▶ [Your assignment]: Where does "demonstration" appear in the data? Return each line that holds it.

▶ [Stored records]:
Content starts

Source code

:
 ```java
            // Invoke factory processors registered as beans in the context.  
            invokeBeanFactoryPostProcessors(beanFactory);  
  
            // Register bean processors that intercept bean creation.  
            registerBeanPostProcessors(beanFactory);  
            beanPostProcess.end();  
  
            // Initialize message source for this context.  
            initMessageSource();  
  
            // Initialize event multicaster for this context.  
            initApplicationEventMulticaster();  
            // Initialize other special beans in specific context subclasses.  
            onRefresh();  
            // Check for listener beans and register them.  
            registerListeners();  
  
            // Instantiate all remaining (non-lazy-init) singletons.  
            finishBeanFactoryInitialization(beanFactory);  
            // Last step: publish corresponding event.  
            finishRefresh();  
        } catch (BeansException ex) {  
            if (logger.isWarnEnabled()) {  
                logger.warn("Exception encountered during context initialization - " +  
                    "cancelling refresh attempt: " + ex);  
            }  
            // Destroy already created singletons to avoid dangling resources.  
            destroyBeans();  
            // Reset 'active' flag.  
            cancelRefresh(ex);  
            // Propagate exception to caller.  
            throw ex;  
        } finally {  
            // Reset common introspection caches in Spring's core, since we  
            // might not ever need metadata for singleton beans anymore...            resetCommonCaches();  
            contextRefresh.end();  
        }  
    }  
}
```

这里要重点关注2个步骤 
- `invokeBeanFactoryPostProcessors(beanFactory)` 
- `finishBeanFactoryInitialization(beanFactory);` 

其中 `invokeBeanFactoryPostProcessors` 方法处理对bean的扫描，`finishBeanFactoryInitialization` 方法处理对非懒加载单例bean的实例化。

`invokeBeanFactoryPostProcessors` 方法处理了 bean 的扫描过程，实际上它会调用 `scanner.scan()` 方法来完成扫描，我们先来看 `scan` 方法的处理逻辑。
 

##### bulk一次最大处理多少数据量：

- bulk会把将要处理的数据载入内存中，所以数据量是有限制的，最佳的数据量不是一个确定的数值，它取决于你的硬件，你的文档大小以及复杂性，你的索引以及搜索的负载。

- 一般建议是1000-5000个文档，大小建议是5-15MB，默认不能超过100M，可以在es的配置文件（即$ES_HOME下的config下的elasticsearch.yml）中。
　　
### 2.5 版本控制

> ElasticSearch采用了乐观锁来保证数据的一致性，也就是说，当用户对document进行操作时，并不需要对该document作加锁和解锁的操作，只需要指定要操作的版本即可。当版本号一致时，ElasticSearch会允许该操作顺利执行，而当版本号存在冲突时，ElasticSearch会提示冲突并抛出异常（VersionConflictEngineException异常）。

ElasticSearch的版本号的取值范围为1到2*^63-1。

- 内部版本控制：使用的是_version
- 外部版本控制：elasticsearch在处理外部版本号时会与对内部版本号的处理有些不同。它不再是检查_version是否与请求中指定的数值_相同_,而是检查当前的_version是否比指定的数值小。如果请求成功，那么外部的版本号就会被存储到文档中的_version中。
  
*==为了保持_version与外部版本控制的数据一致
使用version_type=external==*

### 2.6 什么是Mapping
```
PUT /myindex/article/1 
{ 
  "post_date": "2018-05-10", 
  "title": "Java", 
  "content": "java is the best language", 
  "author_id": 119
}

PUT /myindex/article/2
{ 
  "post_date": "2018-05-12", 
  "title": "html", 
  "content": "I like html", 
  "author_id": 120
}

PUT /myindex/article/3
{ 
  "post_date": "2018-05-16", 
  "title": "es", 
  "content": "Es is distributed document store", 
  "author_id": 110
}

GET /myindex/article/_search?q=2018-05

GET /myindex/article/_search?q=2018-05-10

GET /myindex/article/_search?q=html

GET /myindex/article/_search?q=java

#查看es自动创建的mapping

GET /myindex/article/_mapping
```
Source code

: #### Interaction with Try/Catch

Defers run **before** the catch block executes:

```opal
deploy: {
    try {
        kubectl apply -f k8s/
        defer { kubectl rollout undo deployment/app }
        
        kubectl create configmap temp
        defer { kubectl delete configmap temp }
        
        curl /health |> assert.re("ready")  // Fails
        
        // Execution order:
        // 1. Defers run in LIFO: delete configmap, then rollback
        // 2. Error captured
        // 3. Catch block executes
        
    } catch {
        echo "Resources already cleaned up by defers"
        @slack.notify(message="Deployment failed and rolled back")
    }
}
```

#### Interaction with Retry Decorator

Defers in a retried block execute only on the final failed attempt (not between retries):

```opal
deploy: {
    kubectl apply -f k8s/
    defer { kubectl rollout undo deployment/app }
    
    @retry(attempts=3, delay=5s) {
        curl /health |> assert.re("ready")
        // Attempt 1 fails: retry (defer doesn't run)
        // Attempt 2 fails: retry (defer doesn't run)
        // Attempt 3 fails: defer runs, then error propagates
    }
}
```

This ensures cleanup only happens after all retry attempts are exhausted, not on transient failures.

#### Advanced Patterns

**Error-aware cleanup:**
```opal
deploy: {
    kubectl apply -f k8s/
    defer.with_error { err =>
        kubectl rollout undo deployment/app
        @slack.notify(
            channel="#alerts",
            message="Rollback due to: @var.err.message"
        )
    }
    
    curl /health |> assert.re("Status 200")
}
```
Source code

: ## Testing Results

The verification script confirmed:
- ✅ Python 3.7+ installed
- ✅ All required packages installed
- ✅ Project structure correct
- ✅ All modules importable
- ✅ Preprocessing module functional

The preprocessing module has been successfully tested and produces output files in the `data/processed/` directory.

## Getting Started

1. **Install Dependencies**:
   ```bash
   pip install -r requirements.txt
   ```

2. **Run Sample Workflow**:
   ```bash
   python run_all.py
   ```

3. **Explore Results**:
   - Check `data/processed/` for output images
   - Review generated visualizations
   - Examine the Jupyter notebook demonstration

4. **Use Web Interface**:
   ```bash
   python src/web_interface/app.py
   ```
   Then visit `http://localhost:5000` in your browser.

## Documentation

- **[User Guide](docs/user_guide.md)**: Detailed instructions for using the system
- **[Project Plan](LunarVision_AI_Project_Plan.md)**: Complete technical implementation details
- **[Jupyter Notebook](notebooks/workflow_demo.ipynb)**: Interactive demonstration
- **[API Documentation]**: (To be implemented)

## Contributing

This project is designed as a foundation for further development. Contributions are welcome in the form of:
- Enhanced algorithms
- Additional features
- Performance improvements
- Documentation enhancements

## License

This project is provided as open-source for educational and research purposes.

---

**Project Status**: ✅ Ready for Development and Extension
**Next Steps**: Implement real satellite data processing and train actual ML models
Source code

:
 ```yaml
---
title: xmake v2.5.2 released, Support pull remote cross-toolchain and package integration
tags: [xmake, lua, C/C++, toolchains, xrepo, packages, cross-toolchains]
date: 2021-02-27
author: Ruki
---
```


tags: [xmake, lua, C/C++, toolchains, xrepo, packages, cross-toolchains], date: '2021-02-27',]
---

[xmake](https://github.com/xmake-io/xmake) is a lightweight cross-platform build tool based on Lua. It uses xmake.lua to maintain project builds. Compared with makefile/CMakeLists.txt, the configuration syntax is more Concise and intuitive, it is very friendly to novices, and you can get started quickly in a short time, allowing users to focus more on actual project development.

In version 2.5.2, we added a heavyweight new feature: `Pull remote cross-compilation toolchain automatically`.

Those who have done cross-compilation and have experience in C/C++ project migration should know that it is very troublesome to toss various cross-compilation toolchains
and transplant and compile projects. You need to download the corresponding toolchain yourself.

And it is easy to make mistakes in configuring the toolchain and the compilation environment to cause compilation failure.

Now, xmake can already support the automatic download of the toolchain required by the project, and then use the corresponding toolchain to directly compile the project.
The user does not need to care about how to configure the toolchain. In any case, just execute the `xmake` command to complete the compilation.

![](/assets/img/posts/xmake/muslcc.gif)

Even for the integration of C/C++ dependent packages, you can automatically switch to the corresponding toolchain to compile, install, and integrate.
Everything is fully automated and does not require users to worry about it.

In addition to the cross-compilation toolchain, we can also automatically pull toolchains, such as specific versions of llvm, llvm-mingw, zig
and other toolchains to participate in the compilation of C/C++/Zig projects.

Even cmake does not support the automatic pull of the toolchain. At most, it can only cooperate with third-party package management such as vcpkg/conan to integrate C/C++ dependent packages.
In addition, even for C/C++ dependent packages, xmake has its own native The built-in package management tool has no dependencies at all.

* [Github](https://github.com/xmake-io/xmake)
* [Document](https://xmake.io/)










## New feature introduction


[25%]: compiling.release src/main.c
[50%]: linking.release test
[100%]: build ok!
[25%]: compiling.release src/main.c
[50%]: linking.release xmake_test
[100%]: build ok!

Content ends

▶ [Response for this exercise]:
   - Examine the Jupyter notebook demonstration
- **[Jupyter Notebook](notebooks/workflow_demo.ipynb)**: Interactive demonstration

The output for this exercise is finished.